▸ **Предоставленный отрывок**:
################
На официальном уровне сакральный характер государственной власти обеспечил выживаемость синтоизма и его идеологическую самостоятельность в противоборстве со стадиально более зрелой религией — буддизмом. Если на «низовом», народном уровне в современной обрядности и религиозных воззрениях простой крестьянин или же горожанин не в состоянии (да и не ставит своей целью) проследить истоки своих верований, которые почти всегда представляют собой заметный исследователю сплав синтоистских и буддийских воззрений, то на «высшем» уровне синтоизму удалось сохранить свою организационную и в значительной степени идейную самостоятельность развитие Японии после так называемой "революции Мэйдзи" (1867 г.) свидетельствует об этом как нельзя лучше: синтоистский миф, органично вошедший в генофонд японской культуры, прекрасно доказал свои возможности, составив идеологическую основу японского фашизма и вписав еще одну печальную страницу в историю XX в.

Как нам представляется, буддизм с точки зрения перспективы общеисторического развития наибольший вклад внес не в формирование государственной идеологии. Хотя на определенном этапе его роль в этом процессе была весьма активной, с течением времени синтоизм, на самоосознание которого буддизм, безусловно, оказал очень значительное влияние, оттеснил последний на второй план. В этом смысле влияние буддизма следует признать исторически недолговременным.

Непреходящая значимость буддизма, прослеживаемая на всем протяжении японской истории, заключается в другом. Буддизм в громадной степени способствовал формированию сознания выделявшейся из коллектива личности и затем перманентно участвовал в ее социализации. Это мы и попытаемся показать в следующем очерке.

Буддийские проповедники: СОЗИДАТЕЛИ ЧУДА

Воздаяние за добро и зло
неотступно, как тень.
Радость и страдание следуют
за добрыми и злыми деяниями,
как эхо в ущелье.
################
▸ **Цель задания**:
Продолжите отрывок о синтоизме и буддизме в Японии, начав сразу после его последней строки.
################
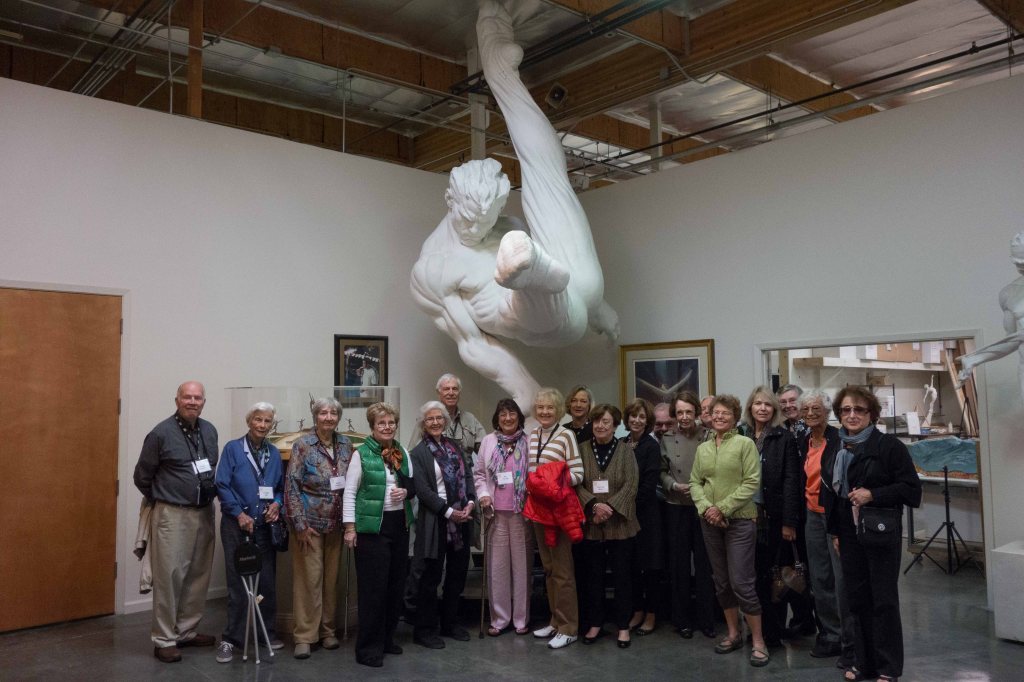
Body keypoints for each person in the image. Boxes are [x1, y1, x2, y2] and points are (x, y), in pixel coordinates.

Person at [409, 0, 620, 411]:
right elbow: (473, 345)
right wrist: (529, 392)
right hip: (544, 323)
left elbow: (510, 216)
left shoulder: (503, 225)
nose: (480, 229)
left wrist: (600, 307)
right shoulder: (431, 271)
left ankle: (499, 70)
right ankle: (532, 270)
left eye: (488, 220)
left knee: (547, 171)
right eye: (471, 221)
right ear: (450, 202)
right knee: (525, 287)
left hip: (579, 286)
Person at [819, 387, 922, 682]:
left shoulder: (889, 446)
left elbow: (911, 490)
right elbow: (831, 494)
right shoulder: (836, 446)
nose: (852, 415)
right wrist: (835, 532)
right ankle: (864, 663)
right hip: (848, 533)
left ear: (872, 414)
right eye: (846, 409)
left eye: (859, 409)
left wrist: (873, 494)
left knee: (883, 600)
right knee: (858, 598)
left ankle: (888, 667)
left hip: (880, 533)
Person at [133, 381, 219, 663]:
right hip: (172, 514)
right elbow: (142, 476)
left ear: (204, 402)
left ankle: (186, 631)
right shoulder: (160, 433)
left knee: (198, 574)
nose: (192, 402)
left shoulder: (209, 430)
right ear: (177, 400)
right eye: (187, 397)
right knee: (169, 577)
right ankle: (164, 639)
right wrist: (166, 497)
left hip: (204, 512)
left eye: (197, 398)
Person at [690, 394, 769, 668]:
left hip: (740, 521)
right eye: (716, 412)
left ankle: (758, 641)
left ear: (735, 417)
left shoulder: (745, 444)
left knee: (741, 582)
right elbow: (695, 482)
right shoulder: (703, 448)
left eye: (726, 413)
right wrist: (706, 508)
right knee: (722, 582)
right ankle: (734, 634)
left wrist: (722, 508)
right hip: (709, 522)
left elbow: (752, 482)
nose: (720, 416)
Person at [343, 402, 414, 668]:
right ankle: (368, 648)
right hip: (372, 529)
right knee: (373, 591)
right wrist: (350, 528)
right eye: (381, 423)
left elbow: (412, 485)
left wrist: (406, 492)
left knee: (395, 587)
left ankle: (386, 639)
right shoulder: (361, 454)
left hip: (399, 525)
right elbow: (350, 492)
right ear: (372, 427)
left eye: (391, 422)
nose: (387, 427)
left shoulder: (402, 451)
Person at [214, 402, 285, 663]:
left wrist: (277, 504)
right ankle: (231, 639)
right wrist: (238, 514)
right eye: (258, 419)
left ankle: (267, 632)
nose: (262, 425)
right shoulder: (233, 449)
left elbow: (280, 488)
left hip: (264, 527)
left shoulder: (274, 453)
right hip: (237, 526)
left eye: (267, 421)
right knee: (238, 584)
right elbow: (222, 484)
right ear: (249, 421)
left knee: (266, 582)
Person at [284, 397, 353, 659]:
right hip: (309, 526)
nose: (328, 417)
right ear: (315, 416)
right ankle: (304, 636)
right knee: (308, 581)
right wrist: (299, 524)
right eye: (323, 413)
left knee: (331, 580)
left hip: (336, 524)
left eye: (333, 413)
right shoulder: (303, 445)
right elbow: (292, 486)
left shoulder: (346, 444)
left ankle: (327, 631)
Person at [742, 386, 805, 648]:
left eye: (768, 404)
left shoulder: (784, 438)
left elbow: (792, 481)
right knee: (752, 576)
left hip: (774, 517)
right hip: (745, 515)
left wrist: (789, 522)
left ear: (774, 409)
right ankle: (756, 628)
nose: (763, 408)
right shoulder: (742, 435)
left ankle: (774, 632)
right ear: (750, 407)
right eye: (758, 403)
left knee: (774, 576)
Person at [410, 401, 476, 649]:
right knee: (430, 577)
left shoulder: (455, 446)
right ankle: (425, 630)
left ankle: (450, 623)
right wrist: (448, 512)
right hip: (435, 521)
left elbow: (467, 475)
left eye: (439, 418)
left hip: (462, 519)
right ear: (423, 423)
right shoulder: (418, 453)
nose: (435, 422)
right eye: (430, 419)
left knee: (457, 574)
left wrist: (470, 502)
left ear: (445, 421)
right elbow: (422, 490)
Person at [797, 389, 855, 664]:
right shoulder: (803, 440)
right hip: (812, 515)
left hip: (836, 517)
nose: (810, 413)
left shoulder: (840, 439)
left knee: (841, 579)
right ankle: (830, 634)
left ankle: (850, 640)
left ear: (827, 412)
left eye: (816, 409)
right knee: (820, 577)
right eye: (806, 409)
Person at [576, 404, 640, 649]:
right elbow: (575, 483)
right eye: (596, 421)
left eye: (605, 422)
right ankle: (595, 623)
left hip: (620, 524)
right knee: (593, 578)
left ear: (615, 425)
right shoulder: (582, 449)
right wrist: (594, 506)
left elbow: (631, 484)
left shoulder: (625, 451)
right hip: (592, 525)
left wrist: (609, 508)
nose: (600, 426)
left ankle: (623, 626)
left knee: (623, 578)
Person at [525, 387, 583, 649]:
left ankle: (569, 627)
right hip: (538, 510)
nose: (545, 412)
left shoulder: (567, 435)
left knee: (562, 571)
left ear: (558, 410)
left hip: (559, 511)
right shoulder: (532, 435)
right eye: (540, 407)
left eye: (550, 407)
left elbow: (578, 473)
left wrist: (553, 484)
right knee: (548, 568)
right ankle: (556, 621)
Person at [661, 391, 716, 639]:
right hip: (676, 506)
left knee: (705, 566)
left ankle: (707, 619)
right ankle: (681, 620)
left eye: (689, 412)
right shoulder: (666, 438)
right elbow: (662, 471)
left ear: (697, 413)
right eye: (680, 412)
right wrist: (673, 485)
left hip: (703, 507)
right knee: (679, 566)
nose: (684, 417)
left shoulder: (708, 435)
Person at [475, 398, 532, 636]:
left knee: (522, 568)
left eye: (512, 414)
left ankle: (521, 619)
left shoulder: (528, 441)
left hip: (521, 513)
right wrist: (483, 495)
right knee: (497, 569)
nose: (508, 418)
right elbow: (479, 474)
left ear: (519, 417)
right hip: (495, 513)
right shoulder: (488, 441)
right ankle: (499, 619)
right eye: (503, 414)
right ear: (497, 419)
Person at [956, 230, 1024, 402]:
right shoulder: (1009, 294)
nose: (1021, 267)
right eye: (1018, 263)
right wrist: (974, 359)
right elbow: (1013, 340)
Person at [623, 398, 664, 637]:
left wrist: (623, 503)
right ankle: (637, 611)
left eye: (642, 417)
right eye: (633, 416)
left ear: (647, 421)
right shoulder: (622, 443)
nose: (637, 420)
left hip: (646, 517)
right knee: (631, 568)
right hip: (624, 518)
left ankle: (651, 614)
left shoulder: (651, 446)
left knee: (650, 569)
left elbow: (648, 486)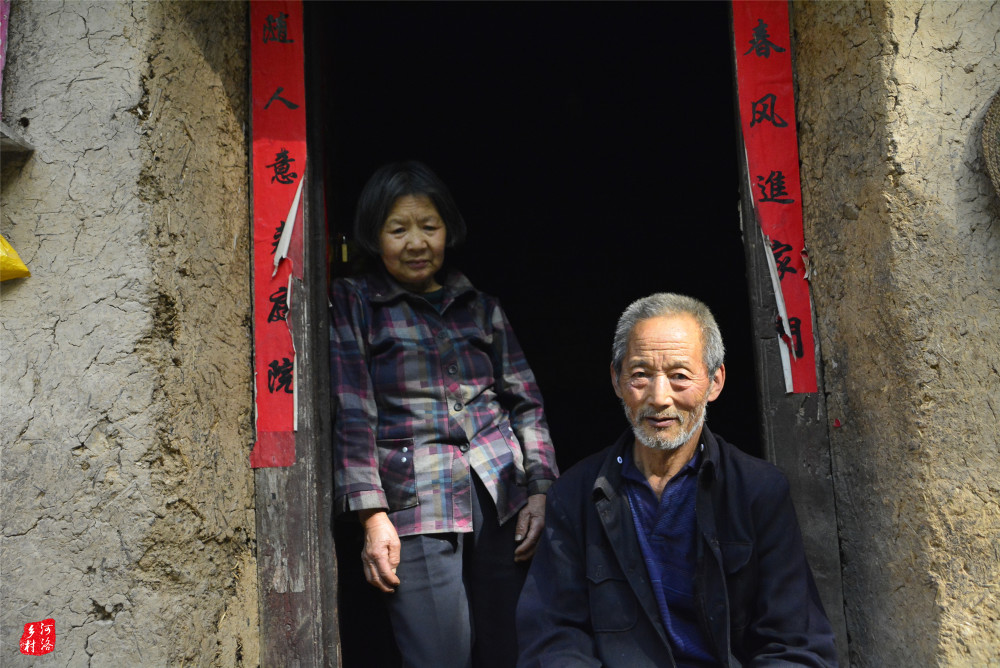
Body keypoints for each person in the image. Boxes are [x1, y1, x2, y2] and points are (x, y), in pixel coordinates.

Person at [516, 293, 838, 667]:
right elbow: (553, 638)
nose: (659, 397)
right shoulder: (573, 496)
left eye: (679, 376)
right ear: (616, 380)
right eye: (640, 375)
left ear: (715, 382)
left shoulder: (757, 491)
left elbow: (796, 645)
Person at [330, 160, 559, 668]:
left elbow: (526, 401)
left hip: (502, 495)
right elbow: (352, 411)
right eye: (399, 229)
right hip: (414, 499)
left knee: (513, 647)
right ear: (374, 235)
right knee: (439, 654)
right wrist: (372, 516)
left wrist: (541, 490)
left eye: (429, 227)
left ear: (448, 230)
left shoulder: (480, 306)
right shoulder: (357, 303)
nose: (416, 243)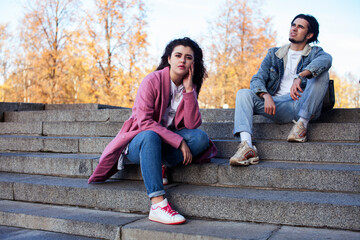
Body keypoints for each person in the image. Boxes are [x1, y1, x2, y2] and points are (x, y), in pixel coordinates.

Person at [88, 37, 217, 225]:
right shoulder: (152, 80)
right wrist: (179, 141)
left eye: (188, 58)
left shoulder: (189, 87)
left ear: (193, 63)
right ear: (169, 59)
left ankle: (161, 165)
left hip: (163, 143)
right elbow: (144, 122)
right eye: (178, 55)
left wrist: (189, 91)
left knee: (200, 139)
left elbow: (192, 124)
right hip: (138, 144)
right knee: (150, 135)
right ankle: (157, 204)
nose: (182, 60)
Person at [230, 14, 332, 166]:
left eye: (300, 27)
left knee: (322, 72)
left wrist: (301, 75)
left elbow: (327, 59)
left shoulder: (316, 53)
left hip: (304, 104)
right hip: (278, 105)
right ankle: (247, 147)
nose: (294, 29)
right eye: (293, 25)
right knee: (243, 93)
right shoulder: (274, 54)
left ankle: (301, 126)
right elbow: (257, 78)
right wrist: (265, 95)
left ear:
################
▸ **Ваш ответ**:
Исследователи, занимающиеся изучением буддизма в раннесредневековой Японии, основное внимание уделяют его месту в государственной идеологии. Однако истинная роль буддизма в истории, как мы полагаем, может быть выявлена лишь в результате рассмотрения более широкого культурно-исторического контекста. В неофициальной письменно зафиксированной буддийской традиции одно из основных мест занимает проблема человека как носителя этических норм, созидающих его самого.

Всякий, кто знаком с народными формами культуры японского раннего средневековья, будет, без сомнения, поражен сходством, иногда почти текстуальными совпадениями, с аналогичными памятниками народного христианства в Европе. Сходство распространяется и на достаточно парадоксальный, с точки зрения современного человека, способ записи: и в Европе, и в Японии народные легенды при фиксации переводились на другой язык (латинский и китайский соответственно). Таким образом, будучи записанным, фольклор «легализуется» и получает статус "серьезной литературы", что делает его доступным для не ограниченной пространством и временем аудитории.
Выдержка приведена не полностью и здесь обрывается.